“Using nature’s own ways to purify and recycle water”
In a sense, the natural water reclamation process is billions of years old. Nature provides the “collection system” for us by precipitation, evaporation, and ground runoff. Nature’s “treatment system” includes living organisms that purify waste material in the water of a river. These organisms settle to the bottom, and the particles are filtered from groundwater by trapping them in the rocks and sand as the water passes through.
In the last one hundred years, scientists and engineers have begun to understand some of the complex, delicate details of nature’s process. During this time, populations have grown larger and more clustered. Production methods have become more effective, but have also placed greater demands on the water cycle. In response, scientists and engineers have found ways to refine and speed up nature’s water reclamation process.
Today’s technology allows us to reclaim large volumes of wastewater (water discharged into the District’s collection system) in short time spans. The basic idea which our systems employ is “nature’s way.” Indeed, the water we use and enjoy today is actually billions of years old. Our goal, like yours, is to ensure that our community does not waste its water.
Click Here to see a video on wastewater treatment from the Water Environment Federation.
Once the wastewater is collected, the District provides treatment at its facilities located on Kishwaukee Street in Rockford. The District currently provides secondary wastewater treatment consisting of the following major treatment components:
- Raw wastewater pumping station with Parshall Flume for recording the quantity of incoming wastewater to the treatment facility.

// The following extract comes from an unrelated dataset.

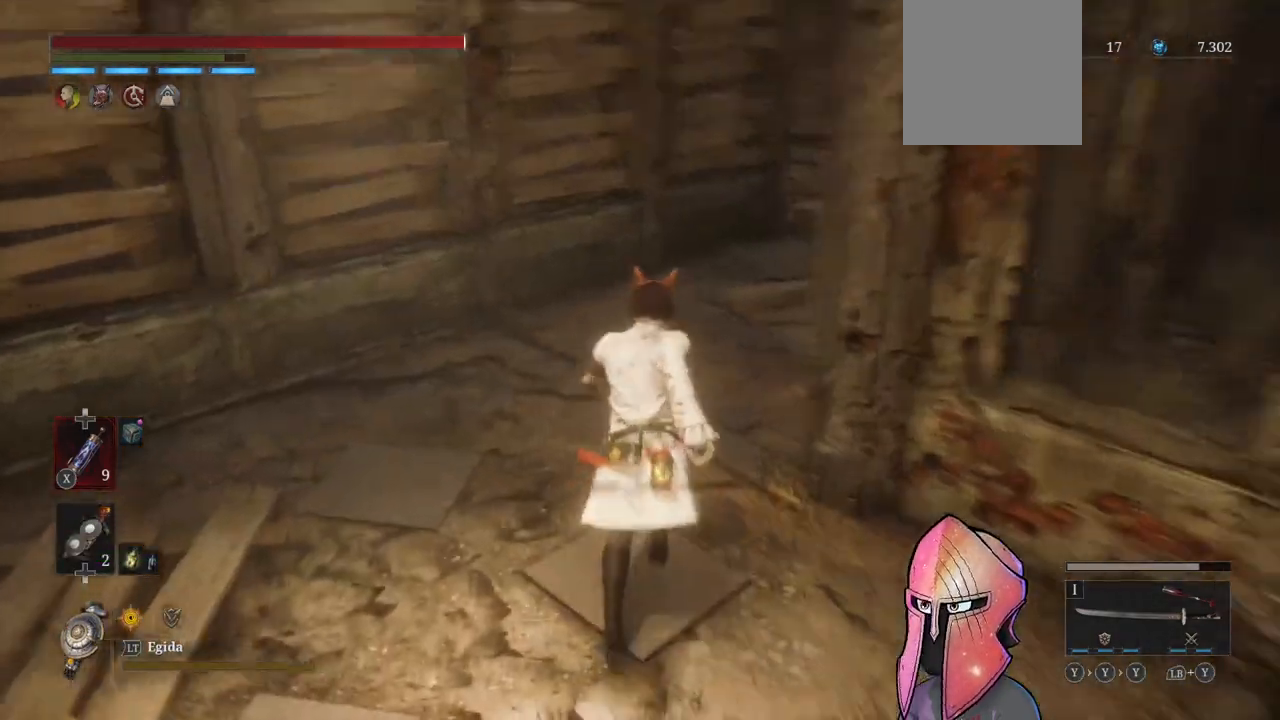
{"buttons": ["B"], "left_stick": "up", "right_stick": "center", "events": [[100, "right_stick", "center"], [483, "B", "down"]]}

- Bar screen and primary settling tanks.
- Aeration tanks that provide for biological removal of contaminants from the wastewater.
- Final settling tanks followed by chlorine contact tanks and the discharge of the treated wastewater to the Rock River.
- Solids removed from the wastewater are thickened and then pumped into heated anaerobic digesters where the wastes are stabilized and methane gas is produced. Those solids will be applied to farmland as a fertilizer and soil conditioner.
- The methane gas produced by the anaerobic digester is used as a fuel to operate a generator that produces heat for the anaerobic digester operation and electricity to operate the plant.
How The Treatment Process Works
Wastewater enters the plant and is given a preliminary screening at the headworks pumping station and bar screen (1), which removes larger debris from the water. The wastewater then goes to the Grit Removal Building (2) where sand and other heavy material is removed from the wastewater.
The total wastewater flow through the plant is measured at the Parshall Flume (3) and then is sent to the Primary Settling Tanks (4) where suspended solids are allowed to settle to the bottom of the tanks and then are removed.
Next, the partially treated wastewater goes to the Aeration Tanks (5) where pipes at the bottom of the tanks pump billions of air bubbles through the water to stimulate the growth of bacteria, which in turn remove organic materials from the water.
After aeration, the water is pumped into Final Settling Tanks (6) where any remaining solid material is allowed to settle to the bottom of the tanks and is then removed. Finally, the effluent water is sent to chlorination tanks (7) where the bacteria are killed, then the chlorine is removed at the final effluent diffuser (8) before the clean water is released into the Rock River through a series of diffuser nozzles.
Solid materials, called sludge, are removed from the wastewater and are pumped to Thickening Tanks (9) and then to anaerobic digesters (10) along with sludge from the Final Setting Tanks (6) and High Strength Waste (15). These combined sludges are broken down to produce biosolids and methane gas by the anaerobic digesters (10). The methane is used to produce electricity and hot water (14) for use throughout the plant. Biosolids from the anaerobic digesters (10) are dewatered by centrifuges (11) and then sent to storage (12) before beneficial use as fertilizer on farm fields.